La façon dont l’intention est reconnue ne peut être décrite formellement. Le tout doit être considéré comme une boîte noire. Ceci a un impact non seulement sur le plan de la spécification, mais aussi des tests. On doit traiter séparément les aspects suivants :
-
- la performance de la détection des intentions, c’est à dire les performances combinées de la reconnaissance de la parole et du traitement du langage naturel
- la conformité du comportement de l’application suite à la reconnaissance d’une intention, c’est-à-dire qu’après avoir reconnu une intention donnée, l’application devra se comporter d’une manière prédéterminée
Ce principe demeurera pertinent tout au long de l’évolution vers une solution conversationnelle complète.
Mais ceci n’est qu’un exemple parmi plusieurs éléments de pratique qui requièrent une attention particulière. On devra aussi se préoccuper des rapports d’évaluation de performance de la solution, de la collecte et de la conservation de données audio, de la conduite de pilotes, des ajustements post déploiement et du processus d’amélioration en continu.
Et ensuite?
Une fois l’AALN en place, il existe plusieurs avenues pour approfondir l’approche conversationnelle. On pourrait, par exemple, ajouter un module pour l’interrogation d’une base de renseignements. Cette solution permet de répondre directement à une question posée par l’utilisateur au lieu d’acheminer l’appel à un agent qui devrait lui-même faire la recherche afin de répondre à l’utilisateur.

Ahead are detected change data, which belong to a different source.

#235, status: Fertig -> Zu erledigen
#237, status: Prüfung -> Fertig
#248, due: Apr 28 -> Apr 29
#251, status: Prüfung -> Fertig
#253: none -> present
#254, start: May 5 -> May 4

Il est aussi possible d’offrir des modules de libre-service transactionnels à même le canal téléphonique. On pourra transformer les libres-services existants et en introduire de nouveaux. Afin d’identifier les libres-services les plus pertinents à mettre en place, on pourra se servir de l’analyse des données fournies par la solution d’aiguillage des appels. Ces libres-services permettront aux utilisateurs de formuler des demandes complexes, et ce, dès l’accueil. Contrairement à l’aiguillage des appels, qui possède une structure de dialogue simple, les libres-services conversationnels exigent un moteur de dialogue sophistiqué qui prend en charge les dialogues en mode initiative mixte et qui permet de gérer correctement les situations particulières du dialogue, telles que les digressions, les changements d’idée et les corrections. Vous pouvez consulter cet article sur les corrections: partie 1 et partie 2 (en anglais seulement).
Comme certains libres-services ont besoin de connaître l’identité de l’appelant afin d’effectuer des opérations liées au compte de ce dernier, on devra mettre en place un module d’identification et d’authentification. Et afin de préserver le caractère naturel des interfaces conversationnelles, il serait très judicieux d’opter pour une solution d’authentification biométrique. Permettant d’authentifier un client par le simple son de sa voix, cette méthode est conviviale, rapide et efficace.
Le fait d’avoir déployé une solution d’AALN permet à l’organisation d’affronter en toute confiance les nouveaux défis. L’expérience qu’elle aura acquise l’aidera à anticiper les enjeux techniques et lui permettra d’identifier comment les interfaces conversationnelles peuvent apporter de la valeur à l’organisation.